[WHAT THE EXERCISE ASKS]:
The output should be the listing below, limited to the lines from the one with "College of Arts" through the one with "As per university", exact and without pictures.
* * * * * * *
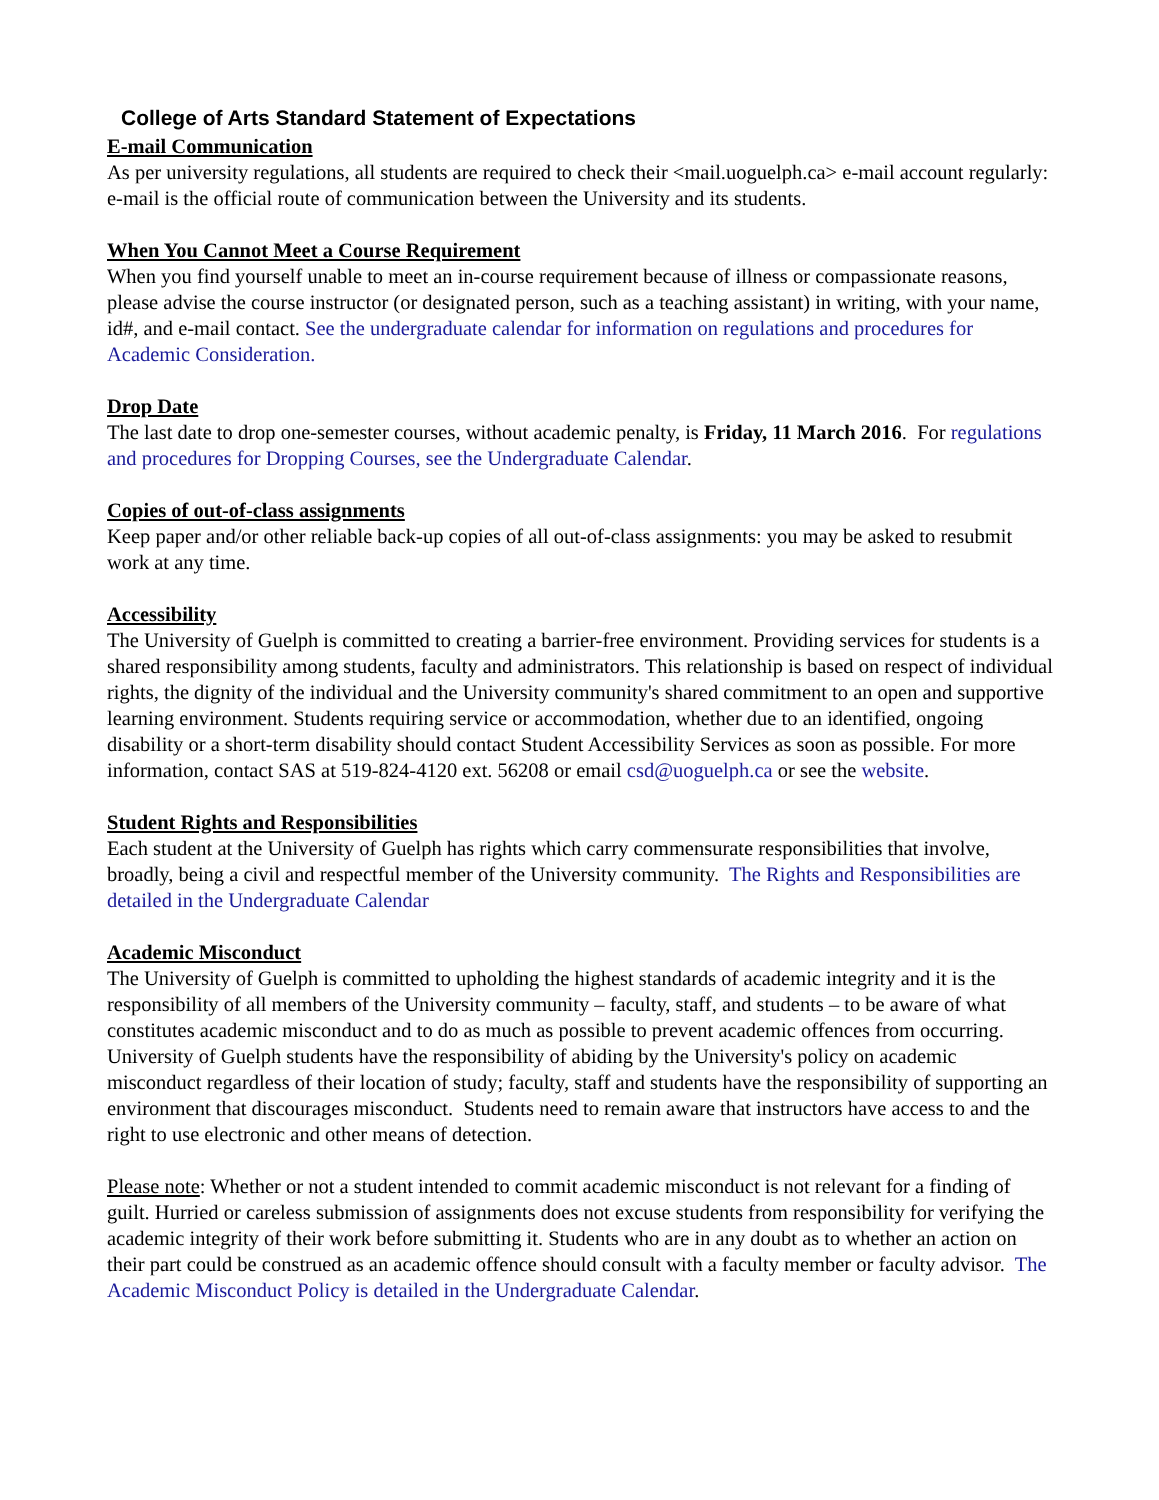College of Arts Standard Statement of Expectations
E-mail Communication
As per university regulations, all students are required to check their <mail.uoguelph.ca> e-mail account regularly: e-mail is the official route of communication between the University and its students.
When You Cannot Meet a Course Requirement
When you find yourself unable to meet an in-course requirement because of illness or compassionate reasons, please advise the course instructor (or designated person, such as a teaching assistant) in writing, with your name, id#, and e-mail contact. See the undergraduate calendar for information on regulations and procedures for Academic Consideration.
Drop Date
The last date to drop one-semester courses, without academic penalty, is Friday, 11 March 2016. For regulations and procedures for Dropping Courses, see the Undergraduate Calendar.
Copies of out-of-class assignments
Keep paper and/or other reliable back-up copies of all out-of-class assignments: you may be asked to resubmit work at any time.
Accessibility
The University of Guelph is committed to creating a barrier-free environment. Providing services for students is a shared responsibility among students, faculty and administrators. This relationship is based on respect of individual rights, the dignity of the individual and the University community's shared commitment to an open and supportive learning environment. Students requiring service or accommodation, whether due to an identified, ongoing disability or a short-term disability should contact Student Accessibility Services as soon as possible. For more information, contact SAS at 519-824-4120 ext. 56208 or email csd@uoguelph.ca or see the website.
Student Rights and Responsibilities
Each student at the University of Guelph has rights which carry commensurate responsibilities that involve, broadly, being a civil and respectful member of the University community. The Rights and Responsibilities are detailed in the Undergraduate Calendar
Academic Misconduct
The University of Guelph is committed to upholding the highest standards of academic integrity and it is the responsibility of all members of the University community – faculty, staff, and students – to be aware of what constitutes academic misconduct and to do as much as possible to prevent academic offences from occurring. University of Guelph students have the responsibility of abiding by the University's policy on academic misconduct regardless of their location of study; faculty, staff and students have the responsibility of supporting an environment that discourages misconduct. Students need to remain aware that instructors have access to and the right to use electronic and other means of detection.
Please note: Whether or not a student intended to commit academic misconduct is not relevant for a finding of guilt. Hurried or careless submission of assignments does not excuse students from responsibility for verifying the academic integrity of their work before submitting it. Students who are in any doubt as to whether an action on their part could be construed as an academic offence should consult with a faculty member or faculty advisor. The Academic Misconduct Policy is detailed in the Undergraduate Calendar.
* * * * * * *
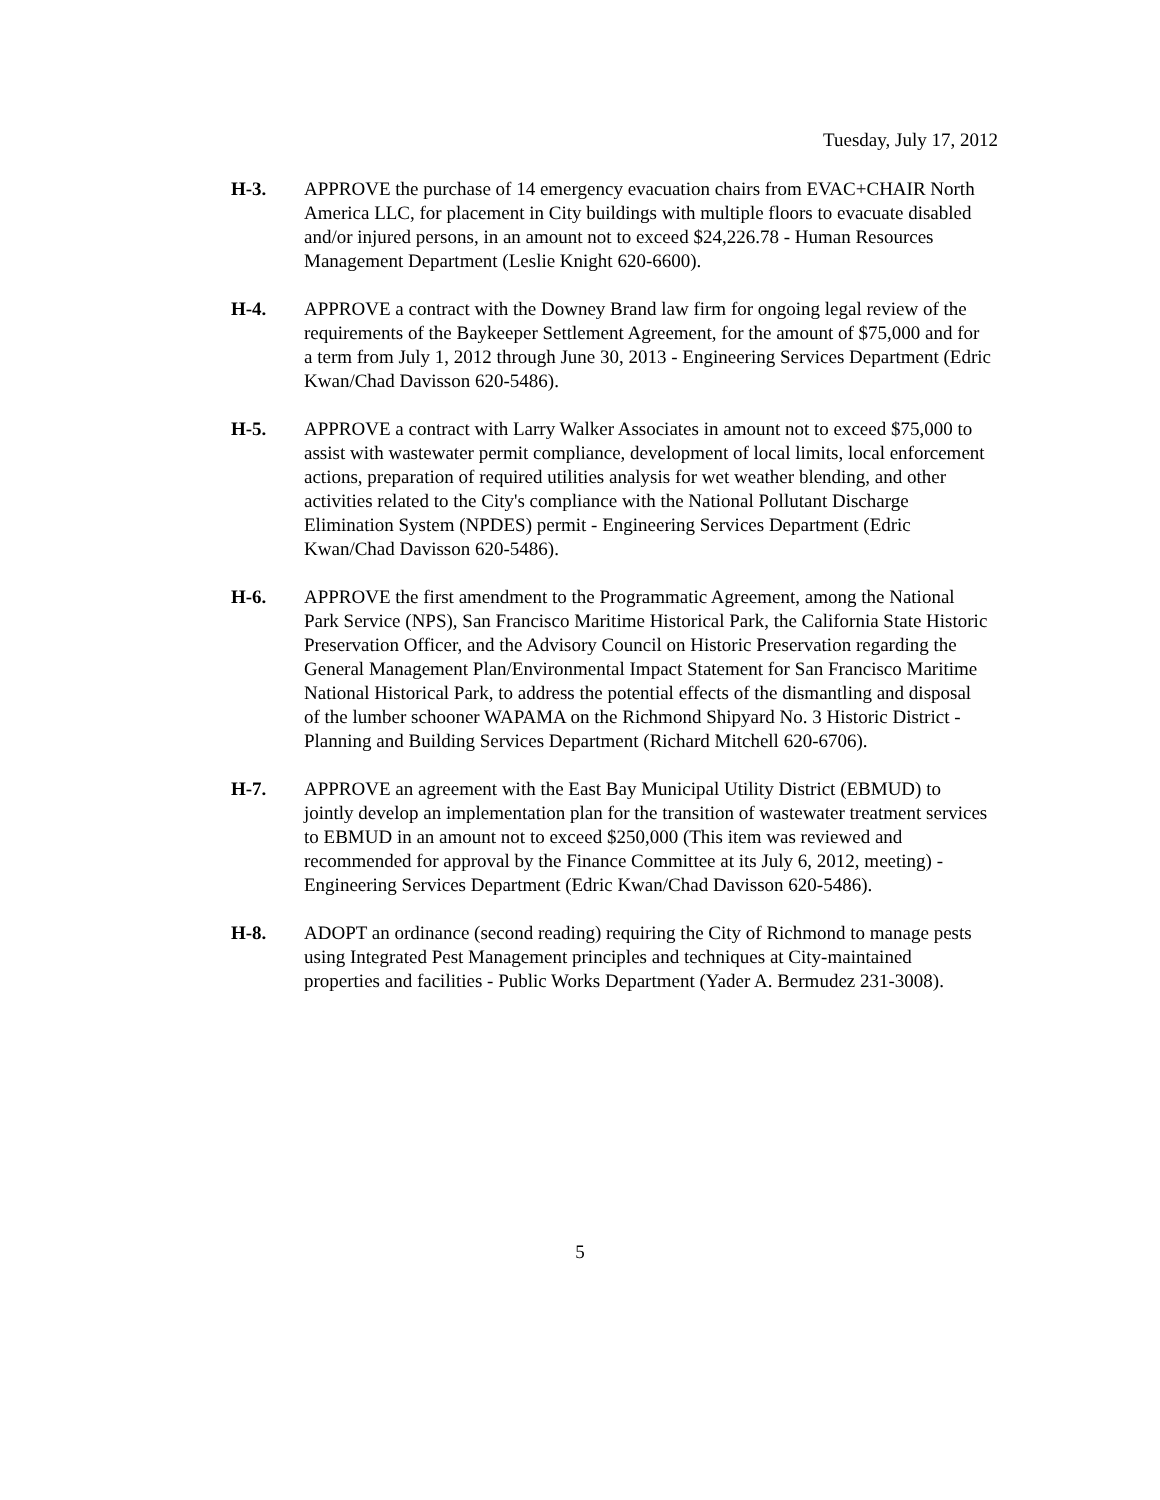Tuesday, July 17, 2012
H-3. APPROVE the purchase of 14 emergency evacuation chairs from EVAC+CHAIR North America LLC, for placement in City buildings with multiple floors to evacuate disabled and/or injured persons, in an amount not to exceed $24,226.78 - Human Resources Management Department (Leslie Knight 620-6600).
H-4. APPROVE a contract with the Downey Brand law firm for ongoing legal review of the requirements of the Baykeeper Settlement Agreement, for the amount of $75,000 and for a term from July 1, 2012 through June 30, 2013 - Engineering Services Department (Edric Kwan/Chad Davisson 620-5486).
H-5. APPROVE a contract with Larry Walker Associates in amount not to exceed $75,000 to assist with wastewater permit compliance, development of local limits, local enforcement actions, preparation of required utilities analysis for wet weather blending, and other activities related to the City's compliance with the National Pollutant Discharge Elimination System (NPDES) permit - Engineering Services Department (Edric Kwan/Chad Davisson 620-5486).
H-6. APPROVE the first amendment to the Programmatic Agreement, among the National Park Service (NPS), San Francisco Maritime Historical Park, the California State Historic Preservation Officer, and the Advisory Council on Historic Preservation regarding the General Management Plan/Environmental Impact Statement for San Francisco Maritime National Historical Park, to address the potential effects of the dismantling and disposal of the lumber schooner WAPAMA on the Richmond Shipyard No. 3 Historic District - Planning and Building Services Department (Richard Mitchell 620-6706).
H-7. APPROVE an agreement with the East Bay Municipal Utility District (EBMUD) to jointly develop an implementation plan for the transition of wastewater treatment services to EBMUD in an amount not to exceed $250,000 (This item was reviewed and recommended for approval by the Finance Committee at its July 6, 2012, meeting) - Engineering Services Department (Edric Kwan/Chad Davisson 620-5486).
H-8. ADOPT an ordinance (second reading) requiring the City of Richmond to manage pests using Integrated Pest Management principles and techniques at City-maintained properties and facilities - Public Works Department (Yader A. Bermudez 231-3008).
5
* * * * * * *
[YOUR RESPONSE]:
College of Arts Standard Statement of Expectations
E-mail Communication
As per university regulations, all students are required to check their <mail.uoguelph.ca> e-mail account regularly: e-mail is the official route of communication between the University and its students.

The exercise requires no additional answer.